In grote lijnen acht ik dit oordeel juist. Het is aan de orde van de dag dat aannemers bij dezelfde leveranciers prijzen moeten opvragen om in te kunnen schrijven op concrete aanbestedingen. Vaak zijn daarbij de door een aanbesteder gestelde eisen ook nog eens zo gesteld dat de spoeling van potentiële leveranciers al gauw dun wordt. Dat meerdere inschrijvers bij één leverancier prijzen opvragen houdt op zich echter nog geen onaanvaardbare beperking van de mededinging in, zeker niet als die leverancier een ondergeschikt deel van de opdracht levert. De thans voorgeschreven beperking ziet verder op een wettelijk recht om een beroep op een derde te doen om financiële gegoegdheid en kennis en kunde aan te tonen. Enige nuancering is naar mijn mening echter wel mogelijk.
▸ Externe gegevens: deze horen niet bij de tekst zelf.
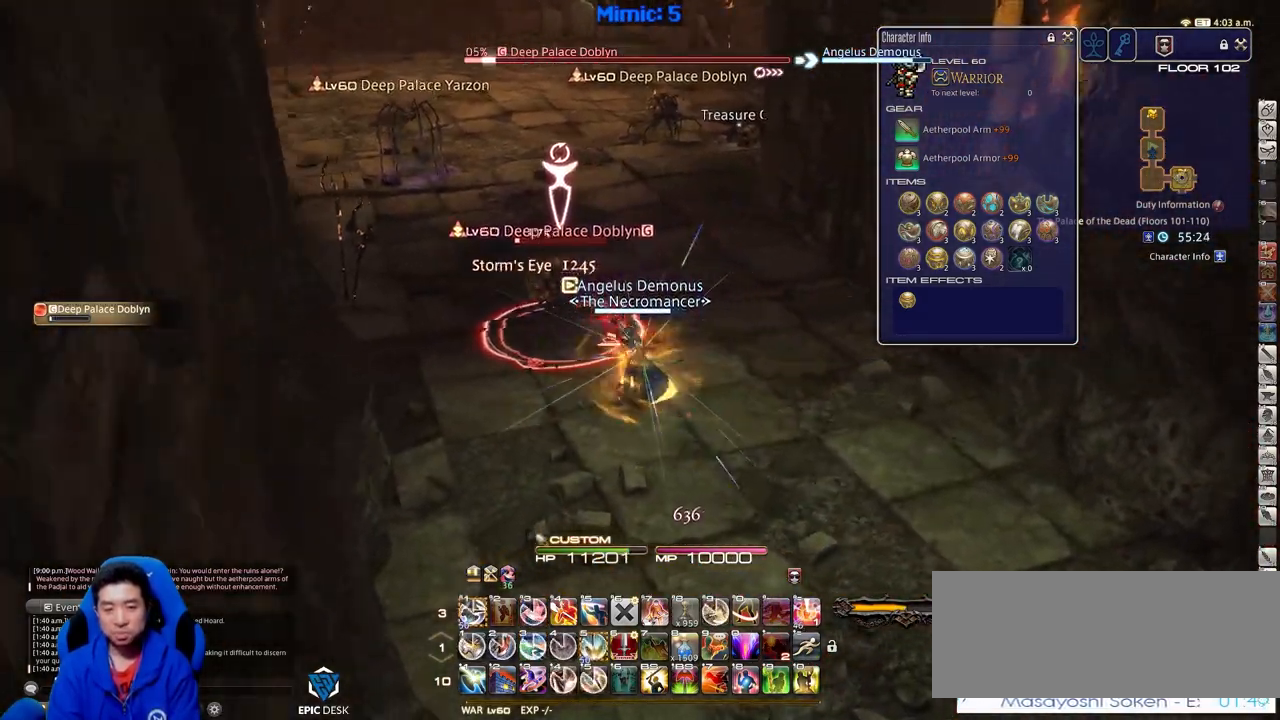
{"keys": [], "events": [[233, "w", "down"], [284, "a", "up"], [417, "w", "up"], [467, "p", "up"]]}
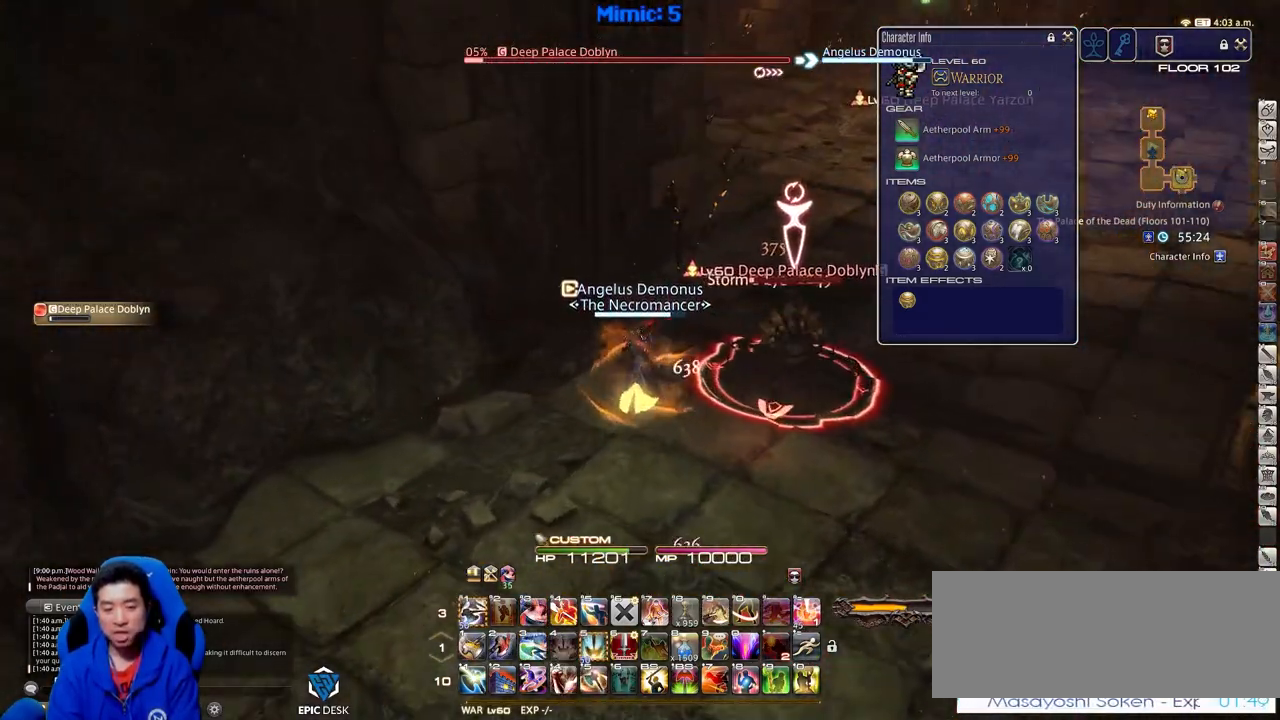
{"keys": ["a", "p"], "events": [[117, "alt_r", "down"], [201, "1", "down"], [301, "1", "up"], [301, "alt_r", "up"], [401, "p", "down"], [484, "a", "down"]]}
Anders dan de Commissie lijkt mij de K-verklaring geen gelukkig middel nu die naar mening achterhaald is door de instrumenten die de ACM er sinds de aanpassingen van de Mededingingswet (die zijn doorgevoerd nadat de K-verklaring als reactie op de bouwfraude in het leven werd geroepen), die tot serieuze sancties voor bestuurders van ondernemingen kunnen leiden indien de mededinging geschonden wordt. Ook zonder K-verklaring zou ik menen dat een eerlijke mededinging al (wettelijk) geborgd is. Een andere nuancering is dat er omstandigheden denkbaar kunnen zijn dat de door de aanbesteder gewenste beperking wel verdedigbaar zou kunnen zijn. Dat zou bijvoorbeeld het geval kunnen zijn indien een onderaannemer een doorslaggevende invloed heeft op de prijs en de uitvoering van de door de inschrijver gedane bieding. In die gevallen zal de leverancier die bij meerdere inschrijvers aan tafel zit een invloed kunnen uitoefenen op de uitkomst van een aanbesteding. Ook dan zal echter de bescherming van de Mededingingswet onverkort gelden en zal een inschrijver zelf de afweging moeten maken of hij zich met de inzet van een dergelijke onderaannemer niet op glad ijs zal begeven.

Een laatste opmerking is nog dat er bijna een jaar overheen is gegaan voordat het advies gepubliceerd is. Het reglement van de Commissie gaat er in artikel 12 vanuit dat publicatie in de regel na beëindiging van de aanbestedingsprocedure (geanonimiseerd) zal plaatsvinden. Dat is hier kennelijk niet gebeurd. Gelet op de taak en functie van de Commissie is het jammer te noemen indien adviezen niet of pas zeer laat gepubliceerd worden.

Conclusie en enkele vuistregels voor de praktijk
Branche-organisaties zullen bij hun klachten goed moeten afwegen of zij zich specifiek namens één betrokkenen melden of namens meerdere betrokkenen. In het eerste geval kan hun slagkracht beperkt worden omdat zij met een individuele betrokkene vereenzelvigd kunnen worden. In het laatste geval geldt dat zij de beperking in het oog zullen moeten houden dat geen klachten ingediend kunnen worden die het algemene beleid van een aanbesteder (welk beleid eerder in het vizier zal komen als er een algemene klacht namens meerdere betrokkenen wordt ingediend). Aanbesteders zullen er op hun beurt op bedacht moeten zijn dat beperkingen van een beroep op onderaannemers niet snel aanvaardbaar zullen zijn.